Saturday, August 20, 2011

Right to Education Denied: Why millions of People Can't Access Higher Education?

Imagine that you're a bright young individual who has just finished high school. You're eager to explore the next steps on your educational path. Yet, for a variety of reasons, all you see is one closed door after another in your quest for higher education. With no way to pursue your studies, you may slowly become trapped in the all-too-familiar cycle of poverty and repression.

This is a reality for millions of individuals around the world. Even though they have the motivation and qualifications to pursue higher education, they don't have the means to do so. Several factors are at fault:

• Higher education is not affordable: Higher education costs are skyrocketing and people simply cannot afford the escalating prices.

• Insufficient facilities in the local region: For a number of places in the world, a potential student is either in or out to the region's local university based on the results of a placement exam. If the student doesn't pass the placement exam, there are no other available institutions located nearby for the student.

• Inability to leave families to go to facilities located elsewhere: For some potential students living in villages or towns in remote areas, they may be accepted to a university in the city and need to relocate. However, the lost wages of the potential student, coupled with tuition fees, would place an economic hardship on the family.

• Part of a cultural or political regime that restricts movements and opportunities of populations: In many parts of the world, certain social castes, ethnic groups, religious affiliations or genders are not allowed to access higher education. Women, in particular, tend to not have the ability to study at universities in many regions.

The Internet is the great equalizer that allows us to bypass these roadblocks and offer accessible education to people all over the world.

University of the People is not "reinventing the wheel" by offering education via the Internet. However, it's using the wheel efficiently to organize free and open educational resources into structured programs that, when combined with social networks and volunteer professors, can offer sustainable and affordable higher education. It has opened a door to higher education for millions, who otherwise don't have the opportunity.

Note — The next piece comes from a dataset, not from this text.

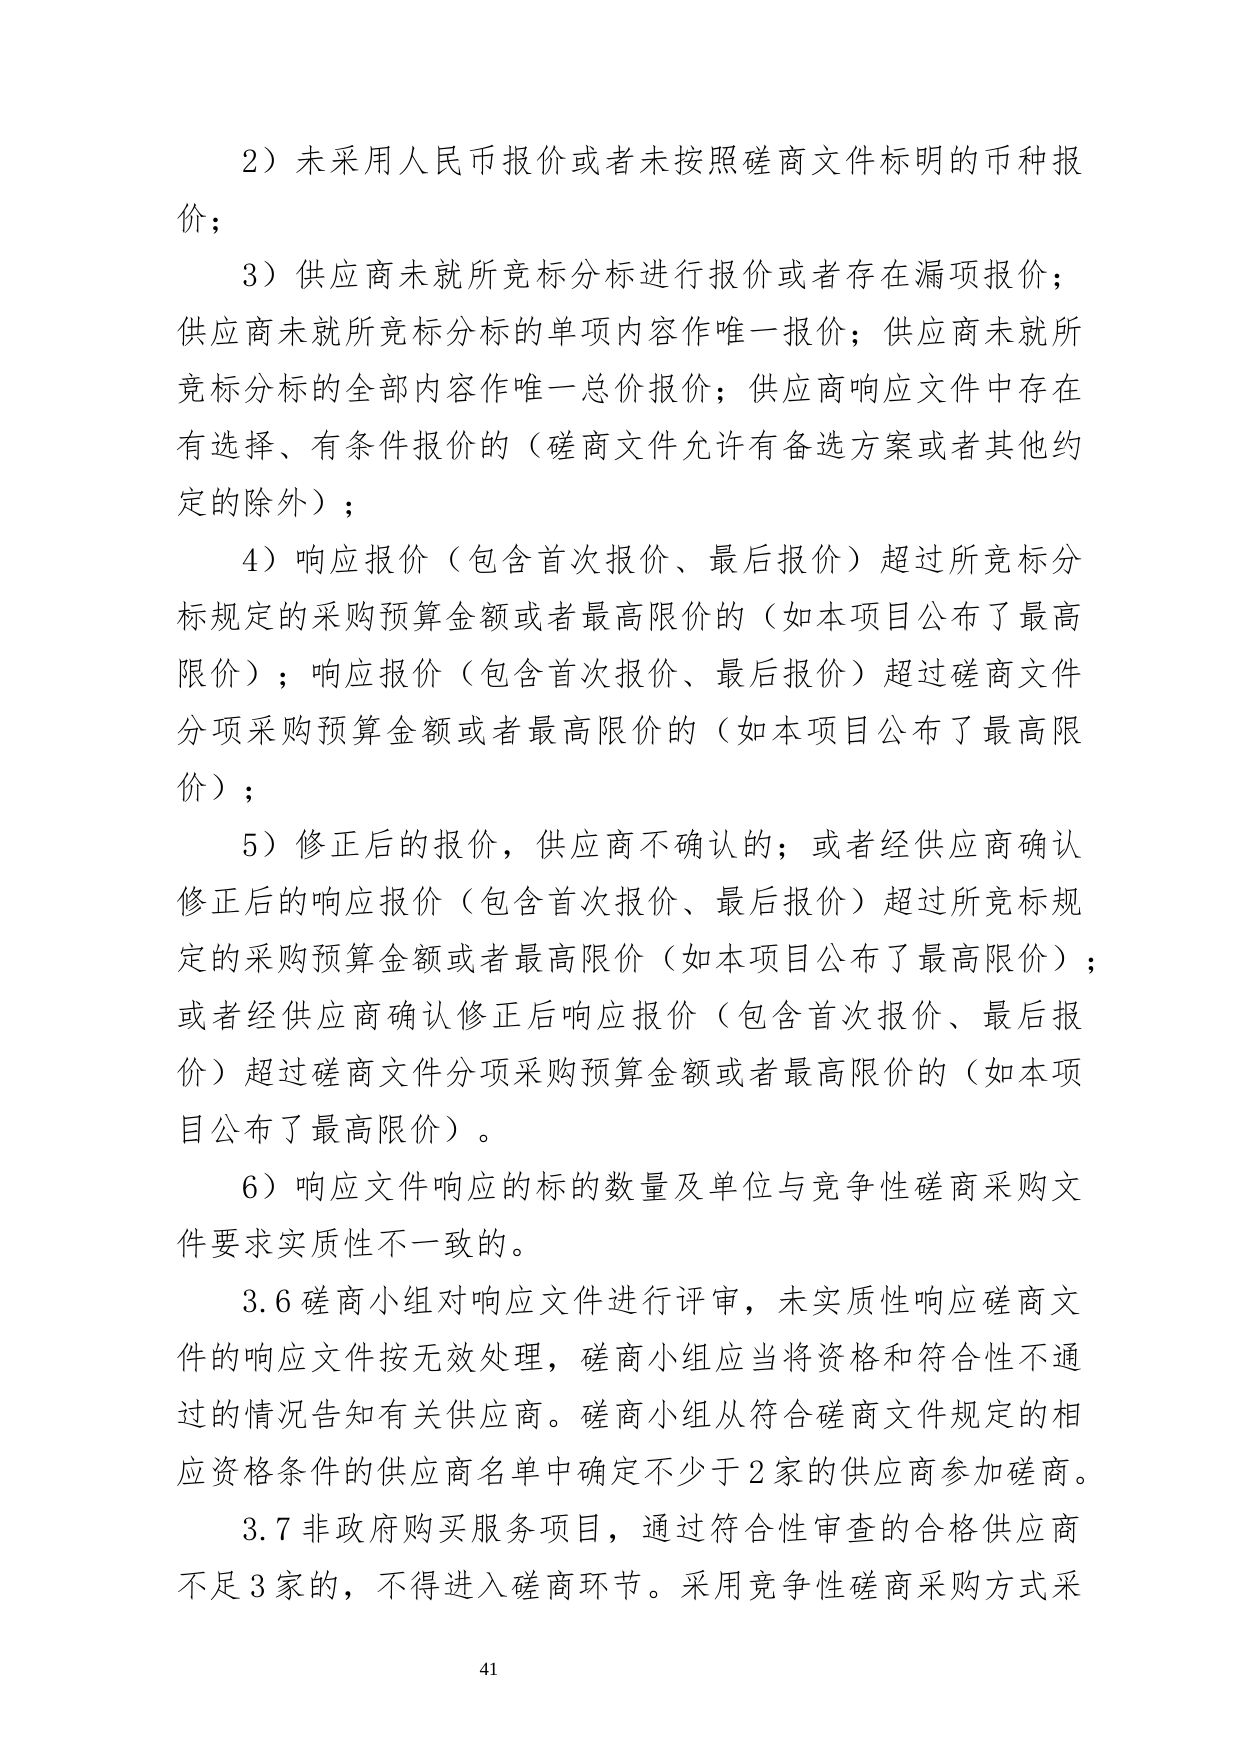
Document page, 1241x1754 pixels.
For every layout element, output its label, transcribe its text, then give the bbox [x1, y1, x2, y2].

How Open Educational Resources are changing the face of Higher Education

With all the talk about the cost of higher education, there is an underlying current bringing about a radical change in education. This quiet, yet revolutionary force, is both directly and indirectly changing the bottom line in the price of attaining education. Behind the curtains in higher education are Open Educational Resources.

"Open Educational Resources are teaching, learning, and research resources that reside in the public domain or have been released under an intellectual property license that permits their free use or re-purposing by others."

Recently, well-known author Anya Kamenetz covered Open Educational Resources and various pioneer learning start-ups in her free book The Edupunks Guide to a DIY Education. It is over 100 pages long full of online free or highly affordable knowledge resources. The OER movement is not only growing: it is exploding.

What perhaps is overlooked in daily conversations is that the most important aspect about OER is that it enables the best quality knowledge material to travel free of charge to the most remote and underserved places in the world. Education is no longer only for the elite privileged few; or for those saddled with a lifelong debt burden to achieve it. Education is now for everyone and anyone driven, motivated, inspired and ready to seek it out online. Money is no longer a prerequisite to a quality education -- only a computer and an internet connection remain.

We are part of a new era. From free learning sources such as MIT OpenCourseWare, to fully formed tuition-free degree programs such as those offered by University of the People, the phrase "burdensome tuition" is becoming a phrase of the past. Worldwide disparities in educational access based on economic situation or geographic restriction are being leveled out.

Think what a world we are becoming -- a world where money is not required in order for individual and collective intelligence to be expressed and compounded. Removing money from the equation, we will see in a very short time what universal affordable education will achieve in changing, brightening and modifying the world we live in.